Ohio mortgage refinances are popular for homeowners who want to remove equity from their home, borrow at low rates, or simply change the structure of their current mortgage payment. We’ll show you the ups and downs of an Ohio mortgage refinance and how you can use the refinance to improve your finances.
Home Equity Loans
Homeowners who want to refinance their current mortgage should consider a home equity loan. A home equity loan is a loan in which the equity in the home (the difference between the current sales price and outstanding debt) can be borrowed against at a low rate. In some cases where the owner has more than 20% equity in the home, a home equity loan can refinance a property entirely.
There are a few reasons you might choose to do a home equity loan as an Ohio mortgage refinance, but mostly homeowners choose this route to get lower rates. A home equity loan typically comes with a very low rate because there is plenty of security for the lender. Most lenders will loan only up to 80% of the home’s value, thus giving them a sizeable margin to make a profit even if the loan goes sour.
Home equity loans issued as lines of credit are the most flexible loans a homeowner can get. With a variable interest rate and repayment terms that allow the homeowner to make interest-only payments, some homeowners find that refinancing their current home in full or partially will reduce their cash flow dedicated to a mortgage. Plus, since home equity lines of credit have variable rates, the HELOC is virtually guaranteed to have a lower rate immediately than you could find on similar fixed-rate mortgage.
Refinancing a Home
Refinancing isn’t all about getting a lower rate or better payment terms. Instead, some homeowners strategize their Ohio mortgage refinances to match their loan with their life plan. If you plan to live in a home for only five years, for example, then it makes sense to convert a fixed-rate loan to a variable rate loan. In doing so, you maximize the benefits of a variable rate loan (getting a lower interest rate right from the start) while you live in it. Typically, rates don’t move very much in only a few years, and you can always refinance again to go fixed-rate if it better suits your plan in the future.

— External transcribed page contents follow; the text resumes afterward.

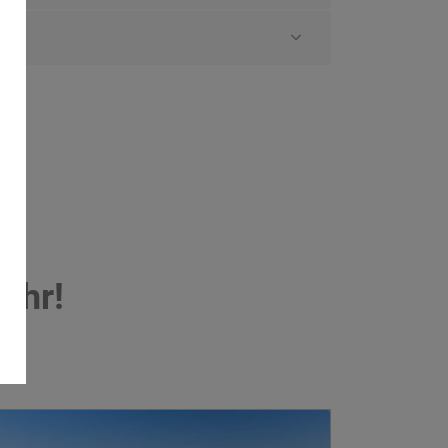
ehr!
n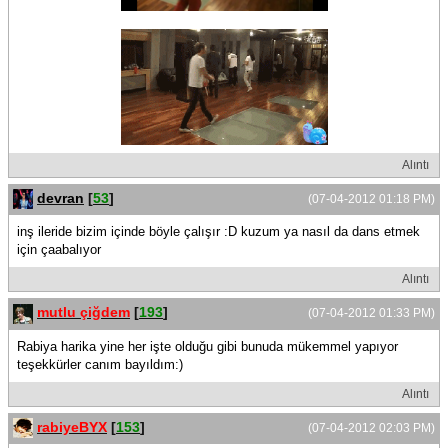
Alıntı
devran
[
53
]
(07-04-2012 01:18 PM)
inş ileride bizim içinde böyle çalışır :D kuzum ya nasıl da dans etmek
için çaabalıyor
Alıntı
mutlu çiğdem
[
193
]
(07-04-2012 01:33 PM)
Rabiya harika yine her işte olduğu gibi bunuda mükemmel yapıyor
teşekkürler canım bayıldım:)
Alıntı
rabiyeBYX
[
153
]
(07-04-2012 02:03 PM)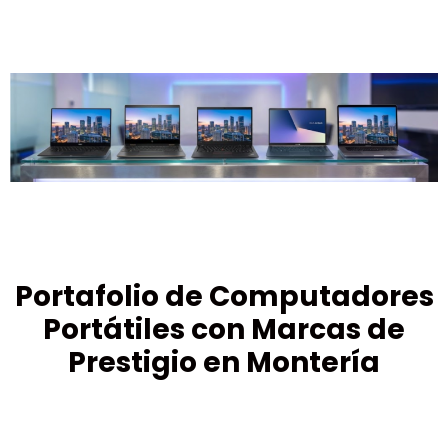
Portafolio de Computadores
Portátiles con Marcas de
Prestigio en Montería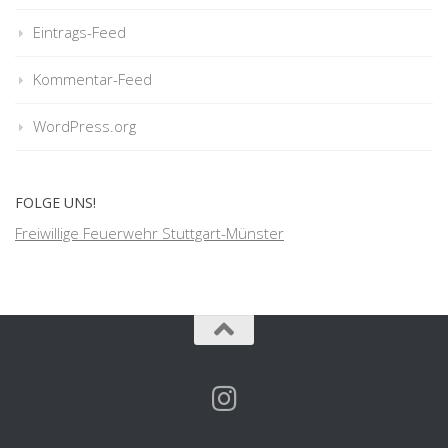
Eintrags-Feed
Kommentar-Feed
WordPress.org
FOLGE UNS!
Freiwillige Feuerwehr Stuttgart-Münster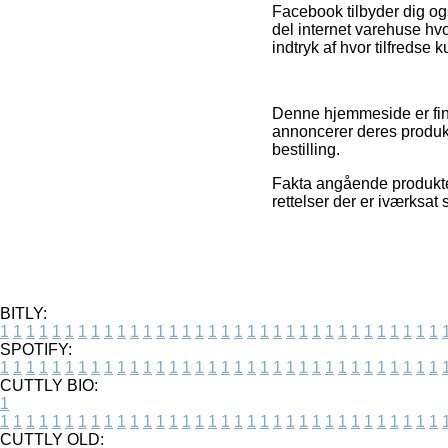
Facebook tilbyder dig ogs
del internet varehuse hvo
indtryk af hvor tilfredse 
Denne hjemmeside er fina
annoncerer deres produk
bestilling.
Fakta angående produkter
rettelser der er iværksat
BITLY:
1
1
1
1
1
1
1
1
1
1
1
1
1
1
1
1
1
1
1
1
1
1
1
1
1
1
1
1
1
1
1
1
1
1
SPOTIFY:
1
1
1
1
1
1
1
1
1
1
1
1
1
1
1
1
1
1
1
1
1
1
1
1
1
1
1
1
1
1
1
1
1
1
CUTTLY BIO:
1
1
1
1
1
1
1
1
1
1
1
1
1
1
1
1
1
1
1
1
1
1
1
1
1
1
1
1
1
1
1
1
1
1
1
CUTTLY OLD: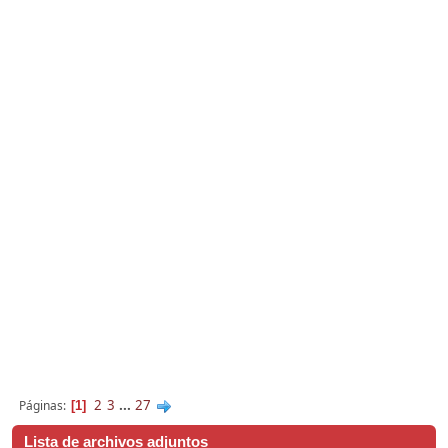
2
3
...
27
Páginas
1
Lista de archivos adjuntos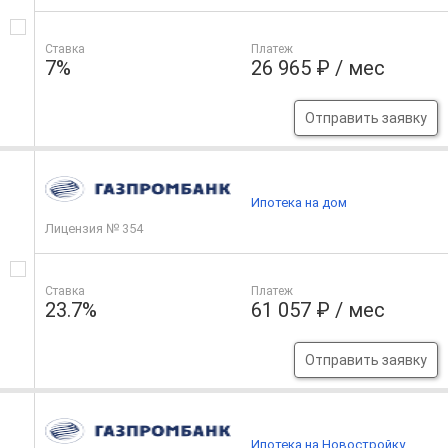
Ставка
Платеж
7%
26 965 ₽ / мес
Отправить заявку
Ипотека на дом
Лицензия № 354
Ставка
Платеж
23.7%
61 057 ₽ / мес
Отправить заявку
Ипотека на Новостройку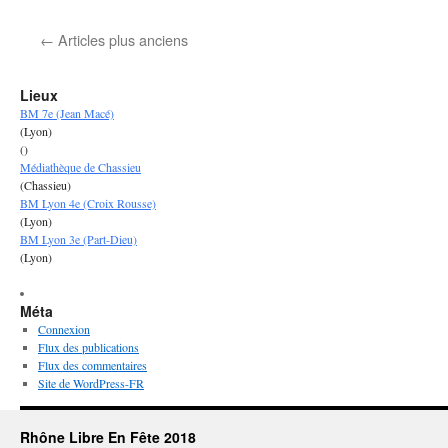
Au
revoir
←
Articles plus anciens
2013,
à
l’année
Lieux
prochaine
BM 7e (Jean Macé)
(Lyon)
()
Médiathèque de Chassieu
(Chassieu)
BM Lyon 4e (Croix Rousse)
(Lyon)
BM Lyon 3e (Part-Dieu)
(Lyon)
Méta
Connexion
Flux des publications
Flux des commentaires
Site de WordPress-FR
Rhône Libre En Fête 2018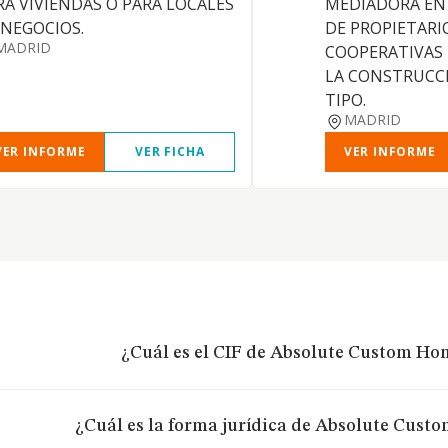
RA VIVIENDAS O PARA LOCALES
MEDIADORA EN
 NEGOCIOS.
DE PROPIETARI
MADRID
COOPERATIVAS
LA CONSTRUCC
TIPO.
MADRID
VER INFORME
VER FICHA
VER INFORME
¿Cuál es el CIF de Absolute Custom Hom
¿Cuál es la forma jurídica de Absolute Cust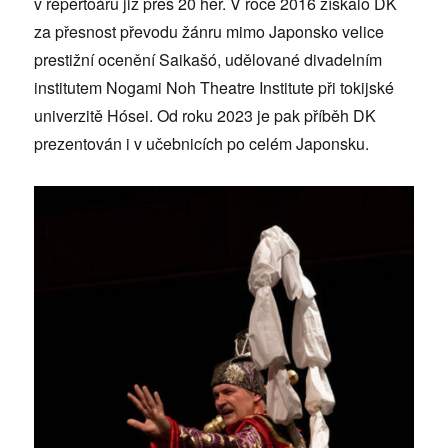
v repertoáru již přes 20 her. V roce 2016 získalo DK
za přesnost převodu žánru mimo Japonsko velice
prestižní ocenění Saikašó, udělované divadelním
institutem Nogami Noh Theatre Institute při tokijské
univerzitě Hósei. Od roku 2023 je pak příběh DK
prezentován i v učebnicích po celém Japonsku.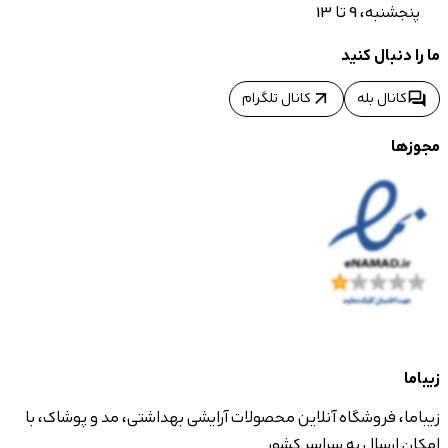
پنجشنبه، 9 تا 13
ما را دنبال کنید
arrow_outward
forum
کانال بله
کانال تلگرام
مجوزها
زیباما
زیباما، فروشگاه آنلاین محصولات آرایشی بهداشتی، مد و پوشاک، با
امکان ارسال به سراسر کشور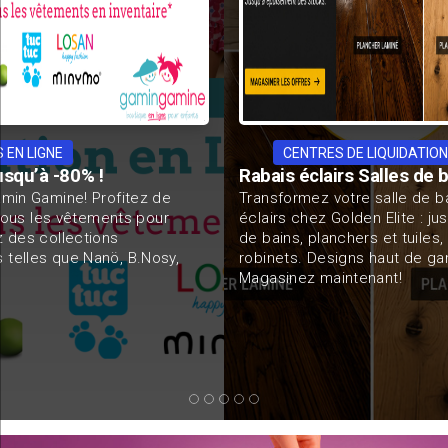
CENTRES DE LIQUIDATION
MAGASINS ENTREPÔT
Rabais éclairs Salles de bain, planchers
Transformez votre salle de bain à prix fou! Aubaines
éclairs chez Golden Elite : jusqu’à 70% de rabais sur salles
de bains, planchers et tuiles, et jusqu'à 50% sur tous les
robinets. Designs haut de gamme, prix garantis.
Magasinez maintenant!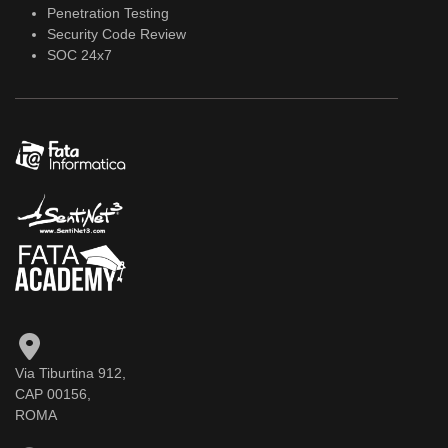
Penetration Testing
Security Code Review
SOC 24x7
Via Tiburtina 912,
CAP 00156,
ROMA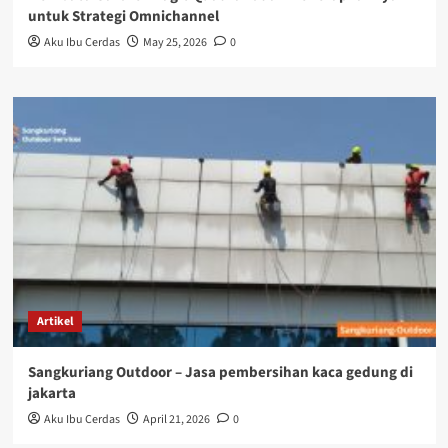
untuk Strategi Omnichannel
Aku Ibu Cerdas
May 25, 2026
0
Artikel
Sangkuriang Outdoor – Jasa pembersihan kaca gedung di
jakarta
Aku Ibu Cerdas
April 21, 2026
0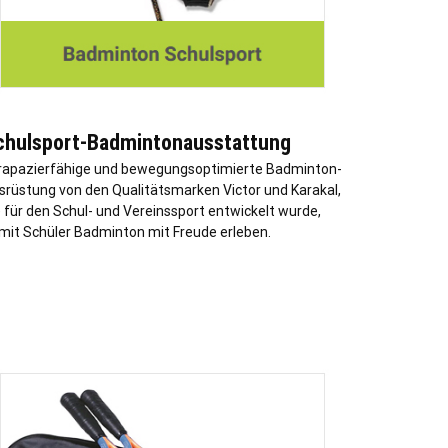
chulsport-Badmintonausstattung
rapazierfähige und bewegungsoptimierte Badminton-
srüstung von den Qualitätsmarken Victor und Karakal,
e für den Schul- und Vereinssport entwickelt wurde,
mit Schüler Badminton mit Freude erleben.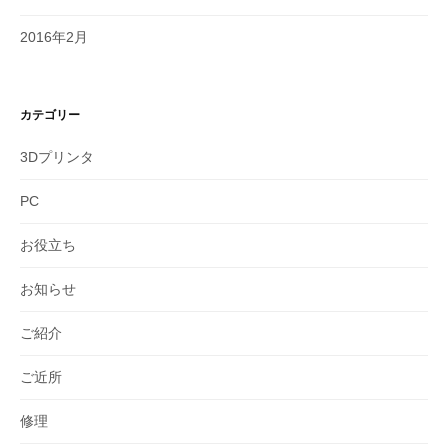
2016年2月
カテゴリー
3Dプリンタ
PC
お役立ち
お知らせ
ご紹介
ご近所
修理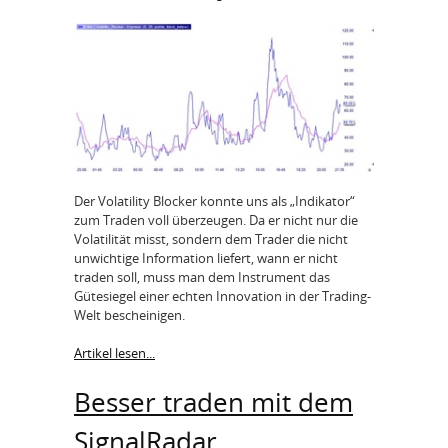
Der Volatility Blocker konnte uns als „Indikator“
zum Traden voll überzeugen. Da er nicht nur die
Volatilität misst, sondern dem Trader die nicht
unwichtige Information liefert, wann er nicht
traden soll, muss man dem Instrument das
Gütesiegel einer echten Innovation in der Trading-
Welt bescheinigen.
Artikel lesen...
Besser traden mit dem
SignalRadar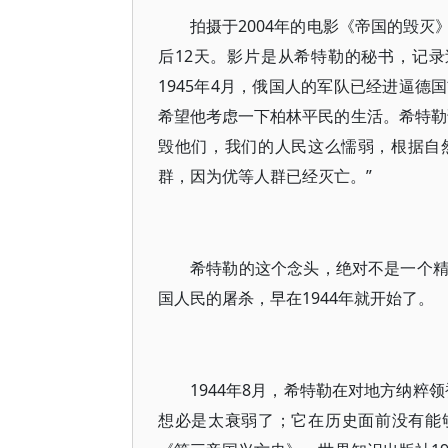
拍摄于2004年的电影《帝国的毁
后12天。影片是从希特勒的秘书，记
1945年4月，俄国人的军队已经进逼
希望他考虑一下柏林平民的生活。希特勒
毁他们，我们的人民这么懦弱，根据自
群，因为优等人群已经灭亡。”
希特勒的这个念头，绝对不是一个
国人民的屠杀，早在1944年就开始了。
1944年8月，希特勒在对地方纳粹
想必是太衰弱了；它在历史面前没有能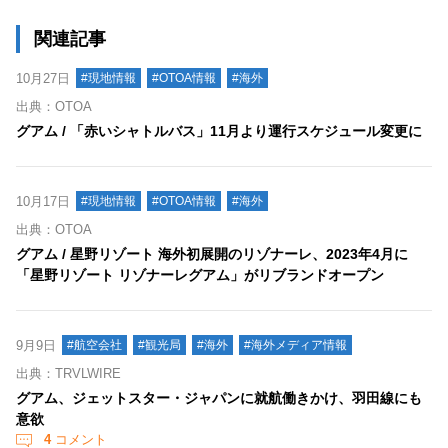
関連記事
10月27日
#現地情報
#OTOA情報
#海外
出典：OTOA
グアム / 「赤いシャトルバス」11月より運行スケジュール変更に
10月17日
#現地情報
#OTOA情報
#海外
出典：OTOA
グアム / 星野リゾート 海外初展開のリゾナーレ、2023年4月に
「星野リゾート リゾナーレグアム」がリブランドオープン
9月9日
#航空会社
#観光局
#海外
#海外メディア情報
出典：TRVLWIRE
グアム、ジェットスター・ジャパンに就航働きかけ、羽田線にも
意欲
4
コメント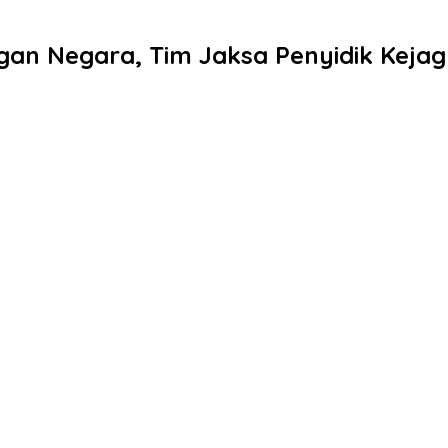
n Negara, Tim Jaksa Penyidik Kejagu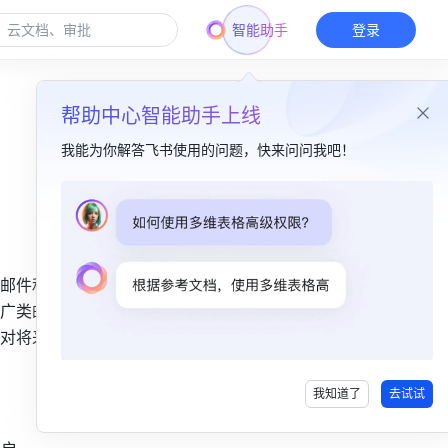
智能助手
登录
帮助中心智能助手上线
我能为你解答飞书使用的问题，快来问问我吧！
本篇目录
一、功能简介​
邮件和其
二、操作流程​
广类邮件
对将来新
我知道了
去试试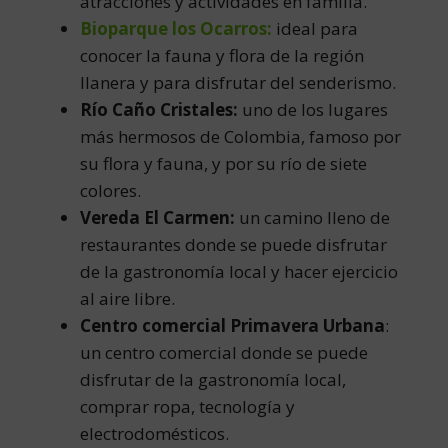
atracciones y actividades en familia.
Bioparque los Ocarros:
ideal para
conocer la fauna y flora de la región
llanera y para disfrutar del senderismo.
Río Caño Cristales:
uno de los lugares
más hermosos de Colombia, famoso por
su flora y fauna, y por su río de siete
colores.
Vereda El Carmen:
un camino lleno de
restaurantes donde se puede disfrutar
de la gastronomía local y hacer ejercicio
al aire libre.
Centro comercial Primavera Urbana
:
un centro comercial donde se puede
disfrutar de la gastronomía local,
comprar ropa, tecnología y
electrodomésticos.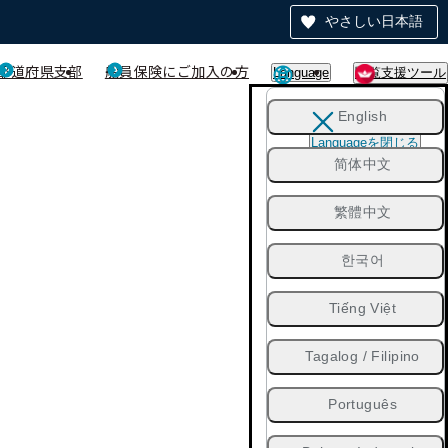
やさしい日本語
都道府県支部
船員保険にご加入の方
Language
閲覧支援ツール
English
Languageを閉じる
简体中文
繁體中文
한국어
Tiếng Việt
Tagalog / Filipino
Português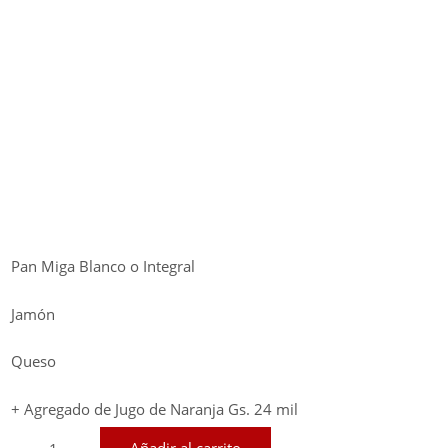
Pan Miga Blanco o Integral
Jamón
Queso
+ Agregado de Jugo de Naranja Gs. 24 mil
Mixto
Añadir al carrito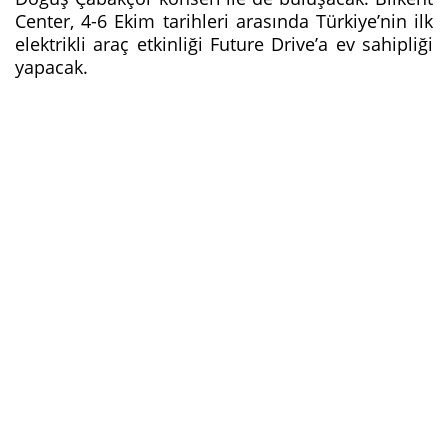
Center, 4-6 Ekim tarihleri arasında Türkiye’nin ilk
elektrikli araç etkinliği Future Drive’a ev sahipliği
yapacak.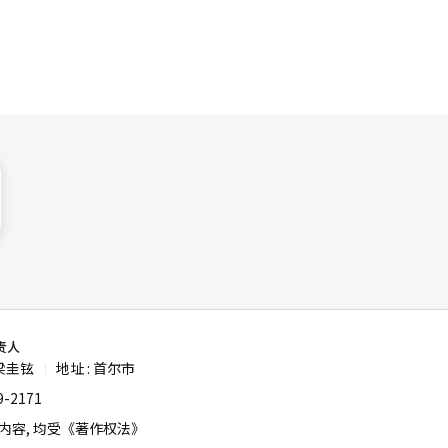
责人
梁圭铉
地址 : 首尔市
|
-2171
容, 均受《著作权法》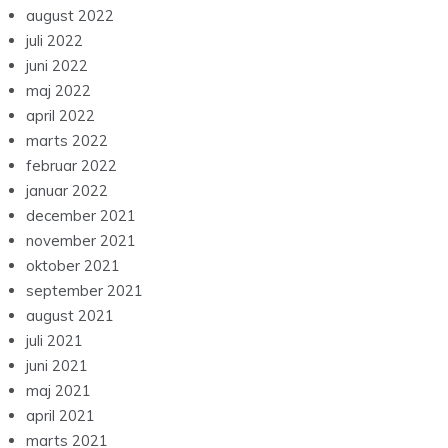
august 2022
juli 2022
juni 2022
maj 2022
april 2022
marts 2022
februar 2022
januar 2022
december 2021
november 2021
oktober 2021
september 2021
august 2021
juli 2021
juni 2021
maj 2021
april 2021
marts 2021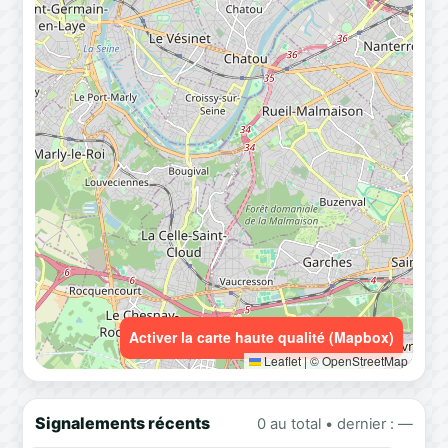
Activer la carte haute qualité (Mapbox)
Leaflet
|
© OpenStreetMap
Signalements récents
0 au total • dernier : —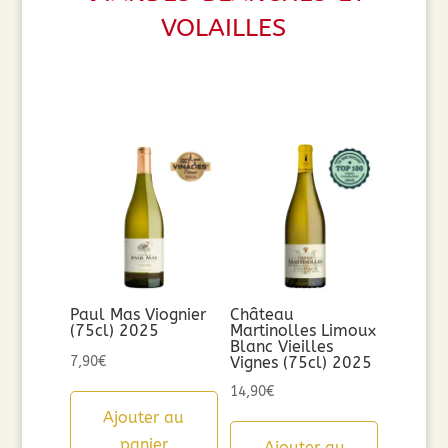
volailles
Paul Mas Viognier
Château
(75cl) 2025
Martinolles Limoux
Blanc Vieilles
7,90
€
Vignes (75cl) 2025
14,90
€
Ajouter au
panier
Ajouter au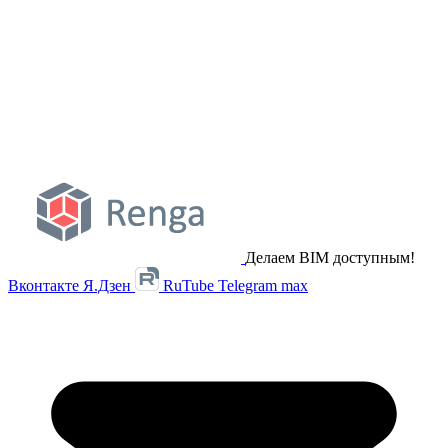
Делаем BIM доступным!
Вконтакте
Я.Дзен
RuTube
Telegram
max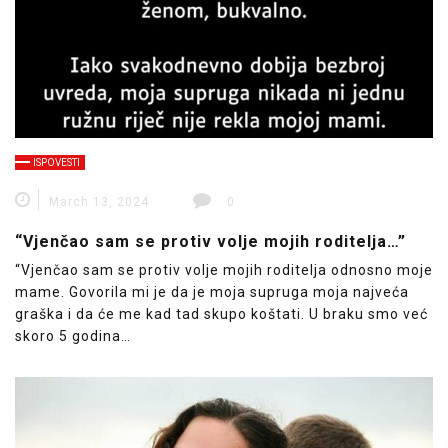
ISPOVESTI
March 13, 2024
0
“Vjenčao sam se protiv volje mojih roditelja…”
“Vjenčao sam se protiv volje mojih roditelja odnosno moje
mame. Govorila mi je da je moja supruga moja najveća
graška i da će me kad tad skupo koštati. U braku smo već
skoro 5 godina…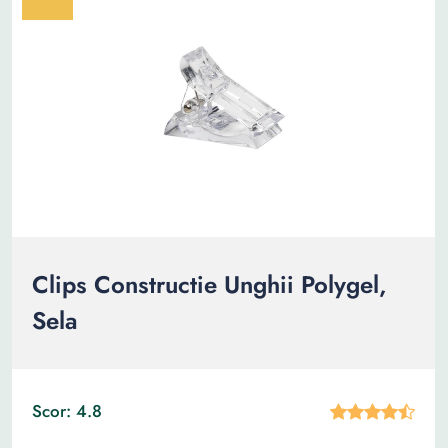
Clips Constructie Unghii Polygel,
Sela
Scor: 4.8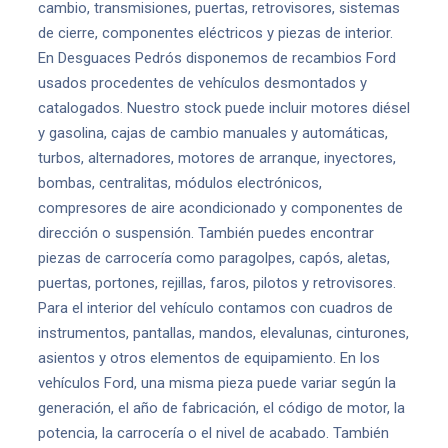
cambio, transmisiones, puertas, retrovisores, sistemas
de cierre, componentes eléctricos y piezas de interior.
En Desguaces Pedrós disponemos de recambios Ford
usados procedentes de vehículos desmontados y
catalogados. Nuestro stock puede incluir motores diésel
y gasolina, cajas de cambio manuales y automáticas,
turbos, alternadores, motores de arranque, inyectores,
bombas, centralitas, módulos electrónicos,
compresores de aire acondicionado y componentes de
dirección o suspensión. También puedes encontrar
piezas de carrocería como paragolpes, capós, aletas,
puertas, portones, rejillas, faros, pilotos y retrovisores.
Para el interior del vehículo contamos con cuadros de
instrumentos, pantallas, mandos, elevalunas, cinturones,
asientos y otros elementos de equipamiento. En los
vehículos Ford, una misma pieza puede variar según la
generación, el año de fabricación, el código de motor, la
potencia, la carrocería o el nivel de acabado. También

Additionally, some homeowners find that refinancing is a great way to consolidate debts, finance college education costs, or to access inexpensive loans for a new business, funding a retirement plan, or other long-term investment. Because the interest paid on a mortgage is tax deductible, some investors find that refinancing their home regularly is a good way to make money on the difference. If, for example, you can borrow money at 4%, and have a tax rate of 25%, then your effective rate is only 3% per year. If you can earn 6% on the cash in an investment, then you have doubled the cost of the interest and are using leverage to grow your wealth.
Refinancing Made Easy
Whereas first time homebuyers loans can be difficult to come by—many banks find a first time homebuyer to be too risky—refinancing a current mortgage is one of the easiest ways to take advantage of low rates.
To qualify, you’ll simply need to submit an application to a bank, wait for approval, and then go through the hoops of an appraisal plus inspection to determine your home’s current market value. Homeowners who have been in their home for 5 years or more should have some appreciation plus a reduced principal on their current mortgage, which makes for an easy approval. Besides your current credit score, the most important piece of the puzzle is the value of your home, and the existing mortgage debt on the property.